═════ DATA EXTRACTS

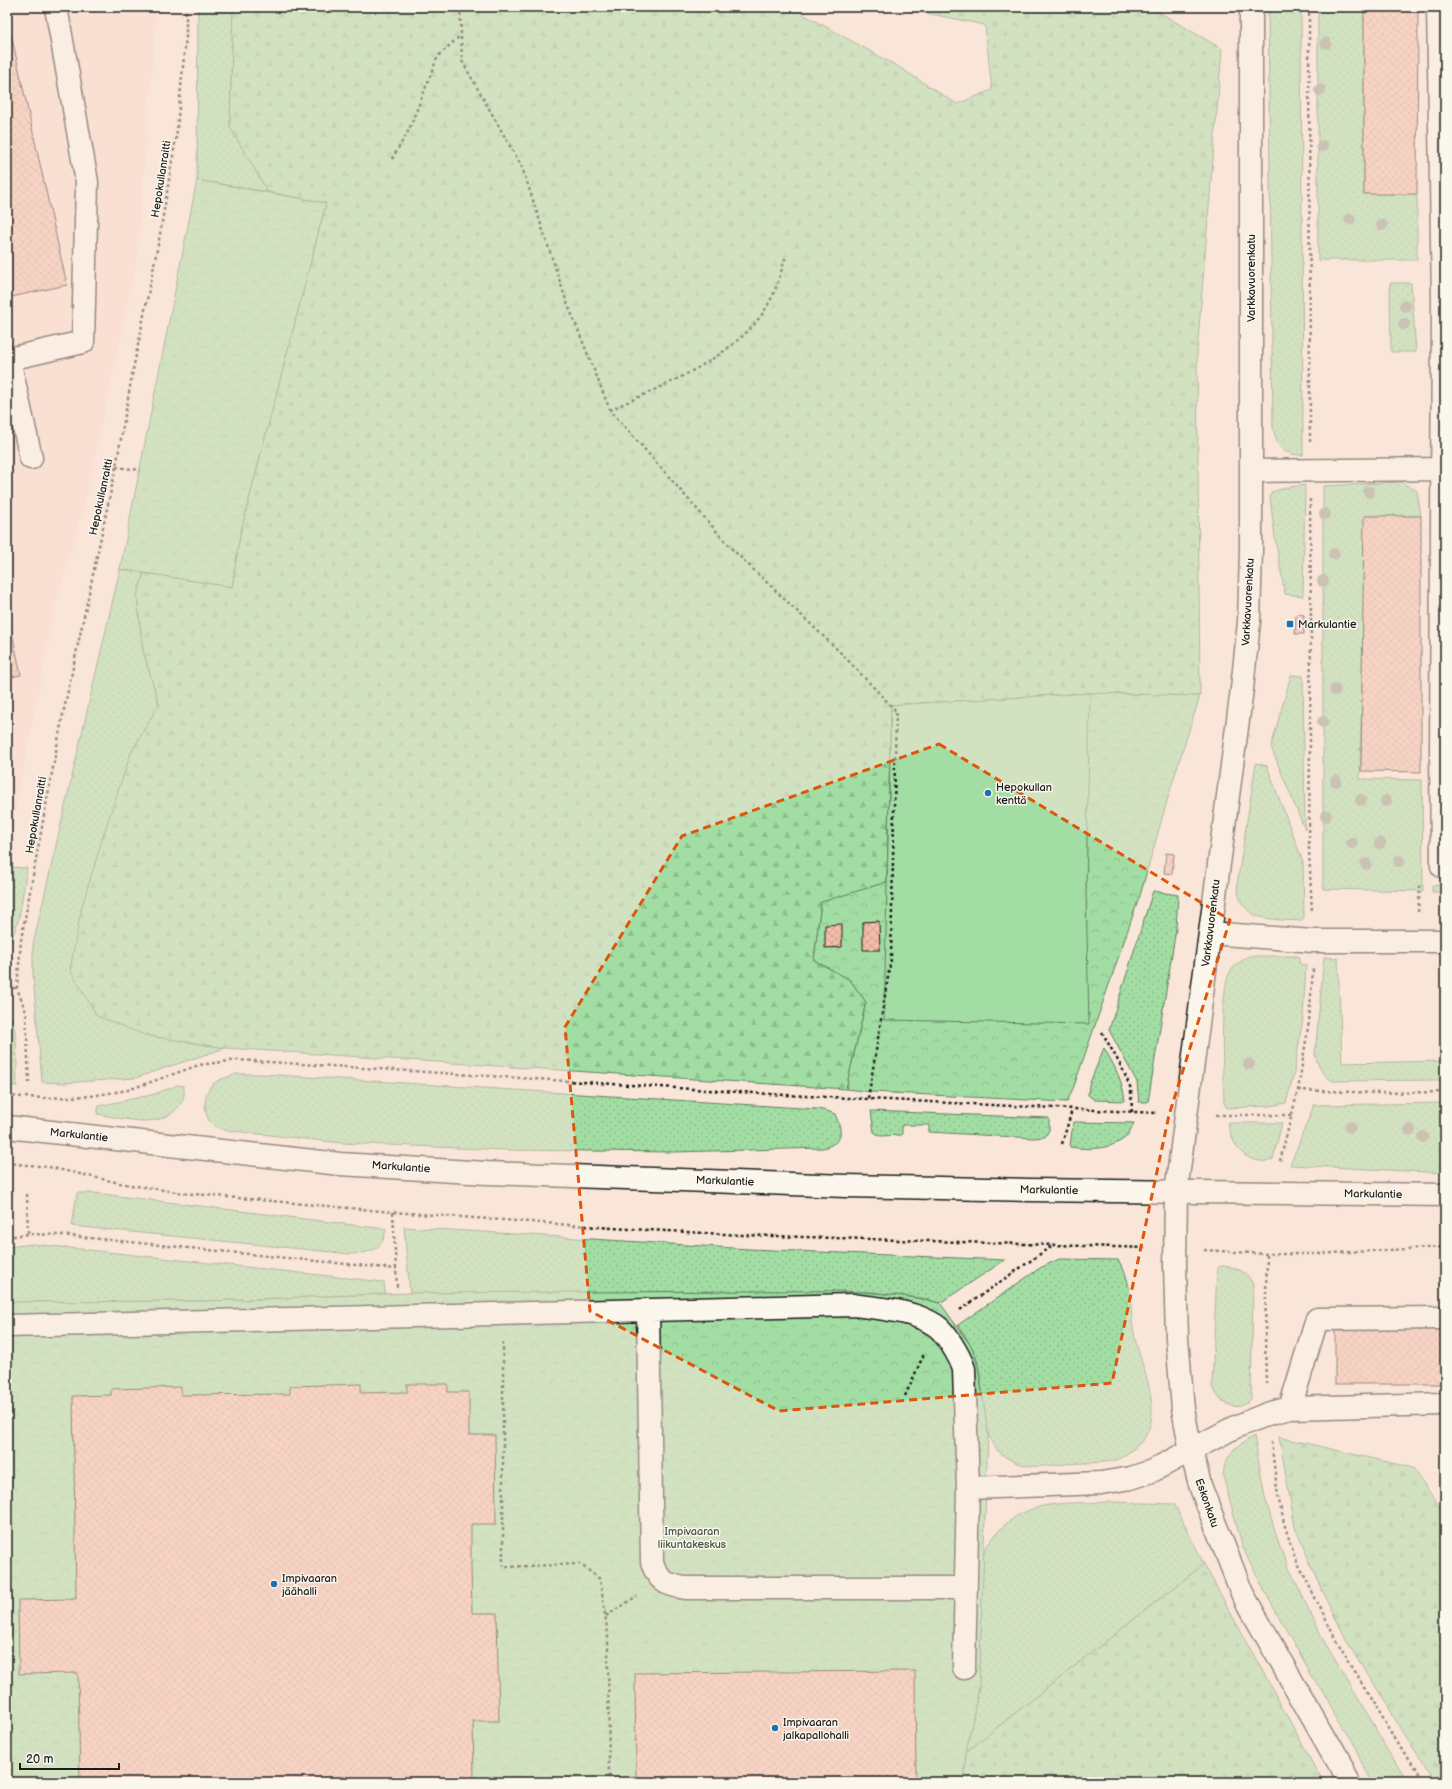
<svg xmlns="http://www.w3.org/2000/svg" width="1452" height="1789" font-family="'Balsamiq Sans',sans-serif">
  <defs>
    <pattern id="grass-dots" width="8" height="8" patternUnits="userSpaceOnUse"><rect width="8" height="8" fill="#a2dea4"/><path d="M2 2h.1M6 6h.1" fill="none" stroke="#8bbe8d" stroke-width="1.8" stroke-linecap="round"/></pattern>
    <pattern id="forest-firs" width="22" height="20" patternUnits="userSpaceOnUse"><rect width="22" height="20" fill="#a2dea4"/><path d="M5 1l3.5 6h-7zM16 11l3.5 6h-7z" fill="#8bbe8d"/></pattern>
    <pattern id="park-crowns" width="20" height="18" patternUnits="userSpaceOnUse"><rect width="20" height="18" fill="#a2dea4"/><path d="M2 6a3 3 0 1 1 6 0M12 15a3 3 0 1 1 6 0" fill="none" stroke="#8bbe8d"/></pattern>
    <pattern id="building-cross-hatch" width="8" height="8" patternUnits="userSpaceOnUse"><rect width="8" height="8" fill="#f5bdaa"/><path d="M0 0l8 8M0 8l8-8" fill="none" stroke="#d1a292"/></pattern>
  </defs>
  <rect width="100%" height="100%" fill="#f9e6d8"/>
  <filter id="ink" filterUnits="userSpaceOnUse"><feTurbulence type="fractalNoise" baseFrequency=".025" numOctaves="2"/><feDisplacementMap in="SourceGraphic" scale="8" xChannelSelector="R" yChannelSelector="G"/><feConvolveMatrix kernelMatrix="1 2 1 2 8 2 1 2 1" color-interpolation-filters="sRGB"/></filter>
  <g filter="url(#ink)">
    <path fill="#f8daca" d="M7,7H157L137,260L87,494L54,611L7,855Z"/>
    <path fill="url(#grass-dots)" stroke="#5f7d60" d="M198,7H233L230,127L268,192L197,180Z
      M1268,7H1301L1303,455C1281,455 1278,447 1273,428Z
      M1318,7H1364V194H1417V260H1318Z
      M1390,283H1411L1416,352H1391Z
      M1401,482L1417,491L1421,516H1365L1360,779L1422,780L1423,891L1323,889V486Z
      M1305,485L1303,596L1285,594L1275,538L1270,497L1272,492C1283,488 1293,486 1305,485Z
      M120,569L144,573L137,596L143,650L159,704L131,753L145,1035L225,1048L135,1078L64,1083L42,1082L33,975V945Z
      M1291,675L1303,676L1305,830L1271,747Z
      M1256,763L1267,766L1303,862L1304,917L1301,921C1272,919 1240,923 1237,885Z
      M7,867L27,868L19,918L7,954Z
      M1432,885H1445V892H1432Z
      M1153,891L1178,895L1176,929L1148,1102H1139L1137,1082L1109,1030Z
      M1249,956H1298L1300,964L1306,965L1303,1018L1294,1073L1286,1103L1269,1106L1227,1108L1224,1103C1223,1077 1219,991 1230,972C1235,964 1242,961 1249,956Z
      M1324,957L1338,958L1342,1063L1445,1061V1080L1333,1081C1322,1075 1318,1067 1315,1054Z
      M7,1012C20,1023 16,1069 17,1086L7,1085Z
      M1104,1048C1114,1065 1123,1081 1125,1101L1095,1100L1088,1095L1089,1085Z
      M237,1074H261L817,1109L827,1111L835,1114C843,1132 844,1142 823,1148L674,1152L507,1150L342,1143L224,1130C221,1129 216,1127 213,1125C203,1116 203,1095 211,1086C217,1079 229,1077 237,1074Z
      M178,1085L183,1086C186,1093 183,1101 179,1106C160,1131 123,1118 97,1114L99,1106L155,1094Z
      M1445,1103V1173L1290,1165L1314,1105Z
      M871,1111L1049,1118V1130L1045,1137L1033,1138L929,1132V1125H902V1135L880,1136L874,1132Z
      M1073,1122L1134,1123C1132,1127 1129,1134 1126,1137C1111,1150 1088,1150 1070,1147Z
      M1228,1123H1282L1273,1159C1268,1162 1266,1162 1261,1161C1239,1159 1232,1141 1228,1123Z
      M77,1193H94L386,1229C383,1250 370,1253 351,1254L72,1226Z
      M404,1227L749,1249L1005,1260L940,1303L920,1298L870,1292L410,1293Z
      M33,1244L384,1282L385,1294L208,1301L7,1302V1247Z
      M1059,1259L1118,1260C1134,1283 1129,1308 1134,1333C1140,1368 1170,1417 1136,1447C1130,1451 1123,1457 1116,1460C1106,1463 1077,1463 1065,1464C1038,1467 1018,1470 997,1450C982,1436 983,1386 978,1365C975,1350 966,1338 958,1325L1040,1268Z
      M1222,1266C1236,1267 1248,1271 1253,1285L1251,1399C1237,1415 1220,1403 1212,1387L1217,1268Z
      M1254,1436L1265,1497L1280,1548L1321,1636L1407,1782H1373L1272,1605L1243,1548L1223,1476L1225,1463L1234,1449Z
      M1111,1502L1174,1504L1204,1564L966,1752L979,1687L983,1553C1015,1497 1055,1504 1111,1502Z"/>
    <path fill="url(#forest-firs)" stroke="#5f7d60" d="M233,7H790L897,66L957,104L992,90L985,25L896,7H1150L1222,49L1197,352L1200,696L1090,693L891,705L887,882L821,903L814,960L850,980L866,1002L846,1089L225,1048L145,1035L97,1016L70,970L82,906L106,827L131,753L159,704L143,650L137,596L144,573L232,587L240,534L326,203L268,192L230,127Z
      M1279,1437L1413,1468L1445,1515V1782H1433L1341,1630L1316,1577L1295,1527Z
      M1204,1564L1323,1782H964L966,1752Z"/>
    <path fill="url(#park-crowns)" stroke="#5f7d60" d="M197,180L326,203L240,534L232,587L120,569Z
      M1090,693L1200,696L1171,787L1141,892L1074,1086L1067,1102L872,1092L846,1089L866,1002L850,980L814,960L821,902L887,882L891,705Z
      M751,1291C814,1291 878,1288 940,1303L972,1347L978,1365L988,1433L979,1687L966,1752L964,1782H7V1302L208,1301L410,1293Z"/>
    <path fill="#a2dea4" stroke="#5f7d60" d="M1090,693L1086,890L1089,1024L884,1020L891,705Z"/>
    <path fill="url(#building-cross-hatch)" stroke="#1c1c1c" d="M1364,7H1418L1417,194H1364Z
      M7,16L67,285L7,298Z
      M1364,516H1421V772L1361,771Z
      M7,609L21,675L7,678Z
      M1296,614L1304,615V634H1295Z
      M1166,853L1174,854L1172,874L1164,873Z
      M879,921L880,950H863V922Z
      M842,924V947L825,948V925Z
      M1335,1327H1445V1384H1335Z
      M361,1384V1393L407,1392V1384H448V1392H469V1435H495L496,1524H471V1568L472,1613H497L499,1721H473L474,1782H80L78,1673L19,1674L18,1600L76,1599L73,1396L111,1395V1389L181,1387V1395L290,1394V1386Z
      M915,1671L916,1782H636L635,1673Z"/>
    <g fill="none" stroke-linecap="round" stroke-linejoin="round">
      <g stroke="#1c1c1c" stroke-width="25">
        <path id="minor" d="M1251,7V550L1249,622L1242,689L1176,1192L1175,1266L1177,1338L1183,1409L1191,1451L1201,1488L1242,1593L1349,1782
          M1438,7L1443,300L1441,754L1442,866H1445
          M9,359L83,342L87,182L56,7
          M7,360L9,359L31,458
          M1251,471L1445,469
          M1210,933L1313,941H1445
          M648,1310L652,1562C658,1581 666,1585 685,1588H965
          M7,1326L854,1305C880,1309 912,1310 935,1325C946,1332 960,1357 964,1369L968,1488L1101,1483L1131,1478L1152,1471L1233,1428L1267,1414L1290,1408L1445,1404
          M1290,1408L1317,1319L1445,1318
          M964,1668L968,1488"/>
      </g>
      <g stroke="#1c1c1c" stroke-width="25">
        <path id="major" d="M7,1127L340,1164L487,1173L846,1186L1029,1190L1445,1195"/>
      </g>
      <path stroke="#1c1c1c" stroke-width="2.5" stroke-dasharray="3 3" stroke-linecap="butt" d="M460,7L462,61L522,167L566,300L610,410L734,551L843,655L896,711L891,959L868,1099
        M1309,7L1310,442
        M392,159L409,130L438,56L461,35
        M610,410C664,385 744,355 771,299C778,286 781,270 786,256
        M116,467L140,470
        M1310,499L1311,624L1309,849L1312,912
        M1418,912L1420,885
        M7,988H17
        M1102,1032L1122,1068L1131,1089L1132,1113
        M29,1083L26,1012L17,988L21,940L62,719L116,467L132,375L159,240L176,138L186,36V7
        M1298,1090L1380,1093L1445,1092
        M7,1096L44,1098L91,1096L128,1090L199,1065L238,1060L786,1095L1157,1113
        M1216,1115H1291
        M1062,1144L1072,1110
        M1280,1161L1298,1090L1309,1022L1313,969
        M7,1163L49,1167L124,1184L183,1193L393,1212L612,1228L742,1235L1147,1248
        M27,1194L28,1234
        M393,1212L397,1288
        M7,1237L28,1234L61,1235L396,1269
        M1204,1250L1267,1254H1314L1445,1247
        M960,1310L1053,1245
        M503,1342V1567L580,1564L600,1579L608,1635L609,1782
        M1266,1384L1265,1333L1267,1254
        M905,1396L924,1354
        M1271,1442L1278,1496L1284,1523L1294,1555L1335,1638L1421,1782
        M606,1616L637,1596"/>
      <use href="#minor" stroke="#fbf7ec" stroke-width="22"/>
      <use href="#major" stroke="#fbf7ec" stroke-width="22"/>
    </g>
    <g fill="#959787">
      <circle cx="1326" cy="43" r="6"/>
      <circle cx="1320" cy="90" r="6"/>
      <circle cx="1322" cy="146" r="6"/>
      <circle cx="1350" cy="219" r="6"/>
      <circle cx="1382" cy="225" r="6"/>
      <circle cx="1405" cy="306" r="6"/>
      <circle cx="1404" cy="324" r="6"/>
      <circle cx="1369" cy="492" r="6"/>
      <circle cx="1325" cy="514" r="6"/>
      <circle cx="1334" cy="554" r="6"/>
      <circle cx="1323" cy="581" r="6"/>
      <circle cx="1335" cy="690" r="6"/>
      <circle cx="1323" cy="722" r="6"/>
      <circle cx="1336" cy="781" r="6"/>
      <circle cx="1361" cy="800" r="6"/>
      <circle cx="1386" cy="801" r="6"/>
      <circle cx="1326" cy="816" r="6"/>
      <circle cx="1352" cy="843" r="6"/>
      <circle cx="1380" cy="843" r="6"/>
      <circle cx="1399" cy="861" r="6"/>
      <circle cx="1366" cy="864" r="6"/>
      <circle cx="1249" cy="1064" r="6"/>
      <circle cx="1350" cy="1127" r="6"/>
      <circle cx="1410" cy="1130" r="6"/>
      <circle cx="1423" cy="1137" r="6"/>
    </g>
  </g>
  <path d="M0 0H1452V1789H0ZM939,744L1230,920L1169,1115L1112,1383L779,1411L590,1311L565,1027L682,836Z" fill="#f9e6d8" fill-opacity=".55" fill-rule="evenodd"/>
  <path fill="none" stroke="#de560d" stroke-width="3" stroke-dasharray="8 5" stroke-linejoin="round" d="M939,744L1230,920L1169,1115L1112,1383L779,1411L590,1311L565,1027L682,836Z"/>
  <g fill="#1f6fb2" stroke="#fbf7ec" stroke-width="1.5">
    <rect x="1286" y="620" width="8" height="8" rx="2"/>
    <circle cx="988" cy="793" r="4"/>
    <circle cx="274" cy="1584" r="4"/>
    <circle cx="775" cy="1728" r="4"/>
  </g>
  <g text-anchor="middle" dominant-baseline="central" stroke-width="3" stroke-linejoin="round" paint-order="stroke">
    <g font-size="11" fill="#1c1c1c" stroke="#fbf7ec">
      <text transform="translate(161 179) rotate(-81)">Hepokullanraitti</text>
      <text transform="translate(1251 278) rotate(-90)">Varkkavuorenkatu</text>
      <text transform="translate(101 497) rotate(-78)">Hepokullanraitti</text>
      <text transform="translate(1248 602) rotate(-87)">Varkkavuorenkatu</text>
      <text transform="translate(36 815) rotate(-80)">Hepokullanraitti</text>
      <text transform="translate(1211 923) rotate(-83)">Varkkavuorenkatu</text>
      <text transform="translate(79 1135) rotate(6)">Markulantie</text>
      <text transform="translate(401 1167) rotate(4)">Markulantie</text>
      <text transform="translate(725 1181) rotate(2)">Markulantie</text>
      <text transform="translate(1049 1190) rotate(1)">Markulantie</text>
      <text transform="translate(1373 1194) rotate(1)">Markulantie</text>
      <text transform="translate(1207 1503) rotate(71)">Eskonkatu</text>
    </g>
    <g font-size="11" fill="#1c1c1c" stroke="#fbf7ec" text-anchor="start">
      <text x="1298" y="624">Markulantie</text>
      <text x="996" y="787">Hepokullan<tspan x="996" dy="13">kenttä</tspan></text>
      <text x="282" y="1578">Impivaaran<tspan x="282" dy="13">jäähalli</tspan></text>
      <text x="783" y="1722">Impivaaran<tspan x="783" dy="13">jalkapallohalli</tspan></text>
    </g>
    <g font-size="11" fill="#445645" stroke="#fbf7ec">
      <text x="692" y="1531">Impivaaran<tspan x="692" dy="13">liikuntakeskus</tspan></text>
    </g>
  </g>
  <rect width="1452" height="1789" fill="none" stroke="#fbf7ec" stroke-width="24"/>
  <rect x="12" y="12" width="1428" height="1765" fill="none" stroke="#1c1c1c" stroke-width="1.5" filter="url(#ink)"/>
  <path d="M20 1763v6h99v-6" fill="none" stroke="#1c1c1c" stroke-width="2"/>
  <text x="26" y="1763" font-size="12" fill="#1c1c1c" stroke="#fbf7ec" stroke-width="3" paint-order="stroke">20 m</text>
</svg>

══════════

● TRY IT
Would you retype the lines above from the one with "M1335,1327H1445V1384H1335Z" down to the one with "M1298,1090L1380,1093L1445,1092", word for word, both ends included and no other lines?

● WRITTEN ANSWER
      M1335,1327H1445V1384H1335Z
      M361,1384V1393L407,1392V1384H448V1392H469V1435H495L496,1524H471V1568L472,1613H497L499,1721H473L474,1782H80L78,1673L19,1674L18,1600L76,1599L73,1396L111,1395V1389L181,1387V1395L290,1394V1386Z
      M915,1671L916,1782H636L635,1673Z"/>
    <g fill="none" stroke-linecap="round" stroke-linejoin="round">
      <g stroke="#1c1c1c" stroke-width="25">
        <path id="minor" d="M1251,7V550L1249,622L1242,689L1176,1192L1175,1266L1177,1338L1183,1409L1191,1451L1201,1488L1242,1593L1349,1782
          M1438,7L1443,300L1441,754L1442,866H1445
          M9,359L83,342L87,182L56,7
          M7,360L9,359L31,458
          M1251,471L1445,469
          M1210,933L1313,941H1445
          M648,1310L652,1562C658,1581 666,1585 685,1588H965
          M7,1326L854,1305C880,1309 912,1310 935,1325C946,1332 960,1357 964,1369L968,1488L1101,1483L1131,1478L1152,1471L1233,1428L1267,1414L1290,1408L1445,1404
          M1290,1408L1317,1319L1445,1318
          M964,1668L968,1488"/>
      </g>
      <g stroke="#1c1c1c" stroke-width="25">
        <path id="major" d="M7,1127L340,1164L487,1173L846,1186L1029,1190L1445,1195"/>
      </g>
      <path stroke="#1c1c1c" stroke-width="2.5" stroke-dasharray="3 3" stroke-linecap="butt" d="M460,7L462,61L522,167L566,300L610,410L734,551L843,655L896,711L891,959L868,1099
        M1309,7L1310,442
        M392,159L409,130L438,56L461,35
        M610,410C664,385 744,355 771,299C778,286 781,270 786,256
        M116,467L140,470
        M1310,499L1311,624L1309,849L1312,912
        M1418,912L1420,885
        M7,988H17
        M1102,1032L1122,1068L1131,1089L1132,1113
        M29,1083L26,1012L17,988L21,940L62,719L116,467L132,375L159,240L176,138L186,36V7
        M1298,1090L1380,1093L1445,1092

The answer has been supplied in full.